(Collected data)

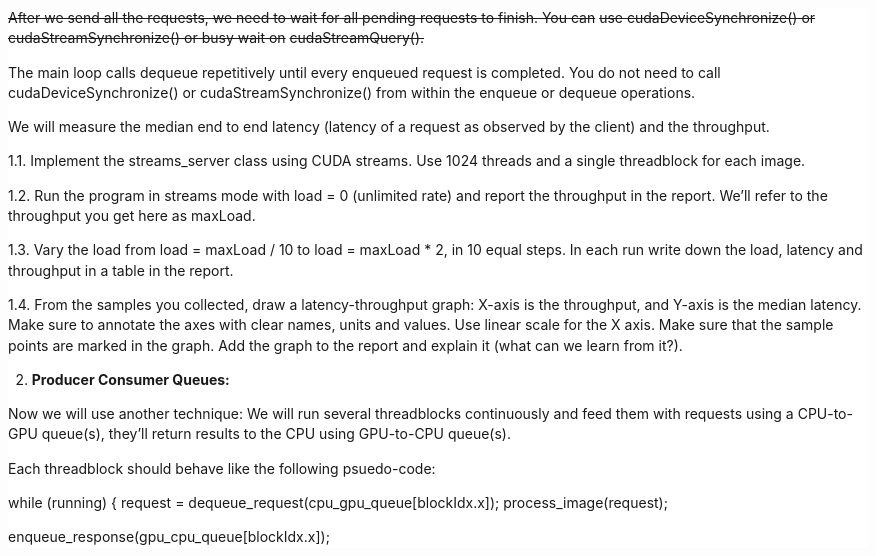 

<span style="text-decoration: line-through;">After we send all the requests, we need to wait for all pending requests to finish. You can</span> <span style="text-decoration: line-through;">use </span><span style="text-decoration: line-through;">cudaDeviceSynchronize() or </span><span style="text-decoration: line-through;">cudaStreamSynchronize() or busy wait on</span> <span style="text-decoration: line-through;">cudaStreamQuery().</span>




The main loop calls dequeue repetitively until every enqueued request is completed. You do not need to call cudaDeviceSynchronize() or cudaStreamSynchronize() from within the enqueue or dequeue operations.




We will measure the median end to end latency (latency of a request as observed by the client) and the throughput.

1.1. Implement the streams_server class using CUDA streams. Use 1024 threads and a single threadblock for each image.




1.2. Run the program in streams mode with load = 0 (unlimited rate) and report the throughput in the report. We’ll refer to the throughput you get here as maxLoad.




1.3. Vary the load from load = maxLoad / 10 to load = maxLoad * 2, in 10 equal steps. In each run write down the load, latency and throughput in a table in the report.




1.4. From the samples you collected, draw a latency-throughput graph: X-axis is the throughput, and Y-axis is the median latency. Make sure to annotate the axes with clear names, units and values. Use linear scale for the X axis. Make sure that the sample points are marked in the graph. Add the graph to the report and explain it (what can we learn from it?).




<ol start="2">

 <li><strong> Producer Consumer Queues:</strong></li>

</ol>

Now we will use another technique: We will run several threadblocks continuously and feed them with requests using a CPU-to-GPU queue(s), they’ll return results to the CPU using GPU-to-CPU queue(s).




Each threadblock should behave like the following psuedo-code:




while (running) {     request = dequeue_request(cpu_gpu_queue[blockIdx.x]);     process_image(request);

enqueue_response(gpu_cpu_queue[blockIdx.x]);
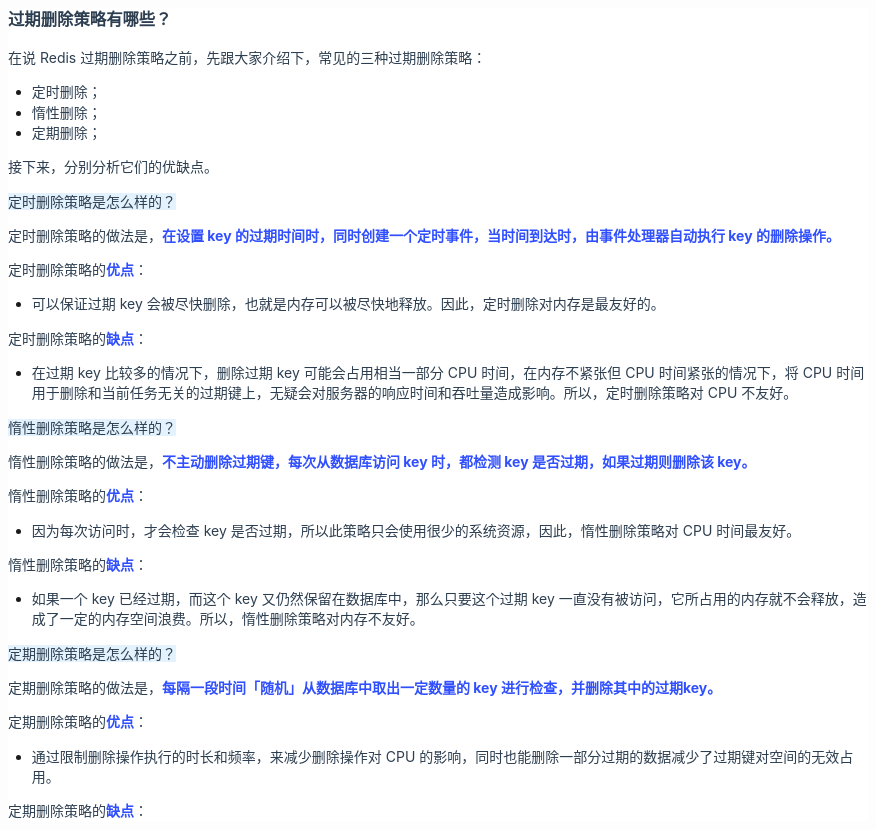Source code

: ### [](https://xiaolincoding.com/redis/module/strategy.html#%E8%BF%87%E6%9C%9F%E5%88%A0%E9%99%A4%E7%AD%96%E7%95%A5%E6%9C%89%E5%93%AA%E4%BA%9B)<font style="color:rgb(44, 62, 80);">过期删除策略有哪些？</font>
<font style="color:rgb(44, 62, 80);">在说 Redis 过期删除策略之前，先跟大家介绍下，常见的三种过期删除策略：</font>

+ <font style="color:rgb(44, 62, 80);">定时删除；</font>
+ <font style="color:rgb(44, 62, 80);">惰性删除；</font>
+ <font style="color:rgb(44, 62, 80);">定期删除；</font>

<font style="color:rgb(44, 62, 80);">接下来，分别分析它们的优缺点。</font>

<font style="color:rgb(44, 62, 80);background-color:rgb(227, 242, 253);">定时删除策略是怎么样的？</font>

<font style="color:rgb(44, 62, 80);">定时删除策略的做法是，</font>**<font style="color:rgb(48, 79, 254);">在设置 key 的过期时间时，同时创建一个定时事件，当时间到达时，由事件处理器自动执行 key 的删除操作。</font>**

<font style="color:rgb(44, 62, 80);">定时删除策略的</font>**<font style="color:rgb(48, 79, 254);">优点</font>**<font style="color:rgb(44, 62, 80);">：</font>

+ <font style="color:rgb(44, 62, 80);">可以保证过期 key 会被尽快删除，也就是内存可以被尽快地释放。因此，定时删除对内存是最友好的。</font>

<font style="color:rgb(44, 62, 80);">定时删除策略的</font>**<font style="color:rgb(48, 79, 254);">缺点</font>**<font style="color:rgb(44, 62, 80);">：</font>

+ <font style="color:rgb(44, 62, 80);">在过期 key 比较多的情况下，删除过期 key 可能会占用相当一部分 CPU 时间，在内存不紧张但 CPU 时间紧张的情况下，将 CPU 时间用于删除和当前任务无关的过期键上，无疑会对服务器的响应时间和吞吐量造成影响。所以，定时删除策略对 CPU 不友好。</font>

<font style="color:rgb(44, 62, 80);background-color:rgb(227, 242, 253);">惰性删除策略是怎么样的？</font>

<font style="color:rgb(44, 62, 80);">惰性删除策略的做法是，</font>**<font style="color:rgb(48, 79, 254);">不主动删除过期键，每次从数据库访问 key 时，都检测 key 是否过期，如果过期则删除该 key。</font>**

<font style="color:rgb(44, 62, 80);">惰性删除策略的</font>**<font style="color:rgb(48, 79, 254);">优点</font>**<font style="color:rgb(44, 62, 80);">：</font>

+ <font style="color:rgb(44, 62, 80);">因为每次访问时，才会检查 key 是否过期，所以此策略只会使用很少的系统资源，因此，惰性删除策略对 CPU 时间最友好。</font>

<font style="color:rgb(44, 62, 80);">惰性删除策略的</font>**<font style="color:rgb(48, 79, 254);">缺点</font>**<font style="color:rgb(44, 62, 80);">：</font>

+ <font style="color:rgb(44, 62, 80);">如果一个 key 已经过期，而这个 key 又仍然保留在数据库中，那么只要这个过期 key 一直没有被访问，它所占用的内存就不会释放，造成了一定的内存空间浪费。所以，惰性删除策略对内存不友好。</font>

<font style="color:rgb(44, 62, 80);background-color:rgb(227, 242, 253);">定期删除策略是怎么样的？</font>

<font style="color:rgb(44, 62, 80);">定期删除策略的做法是，</font>**<font style="color:rgb(48, 79, 254);">每隔一段时间「随机」从数据库中取出一定数量的 key 进行检查，并删除其中的过期key。</font>**

<font style="color:rgb(44, 62, 80);">定期删除策略的</font>**<font style="color:rgb(48, 79, 254);">优点</font>**<font style="color:rgb(44, 62, 80);">：</font>

+ <font style="color:rgb(44, 62, 80);">通过限制删除操作执行的时长和频率，来减少删除操作对 CPU 的影响，同时也能删除一部分过期的数据减少了过期键对空间的无效占用。</font>

<font style="color:rgb(44, 62, 80);">定期删除策略的</font>**<font style="color:rgb(48, 79, 254);">缺点</font>**<font style="color:rgb(44, 62, 80);">：</font>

• [What is needed]: If a line in the data above holds the string "cudaDeviceSynchronize", report that line.

• [Written answer]:
<span style="text-decoration: line-through;">After we send all the requests, we need to wait for all pending requests to finish. You can</span> <span style="text-decoration: line-through;">use </span><span style="text-decoration: line-through;">cudaDeviceSynchronize() or </span><span style="text-decoration: line-through;">cudaStreamSynchronize() or busy wait on</span> <span style="text-decoration: line-through;">cudaStreamQuery().</span>
The main loop calls dequeue repetitively until every enqueued request is completed. You do not need to call cudaDeviceSynchronize() or cudaStreamSynchronize() from within the enqueue or dequeue operations.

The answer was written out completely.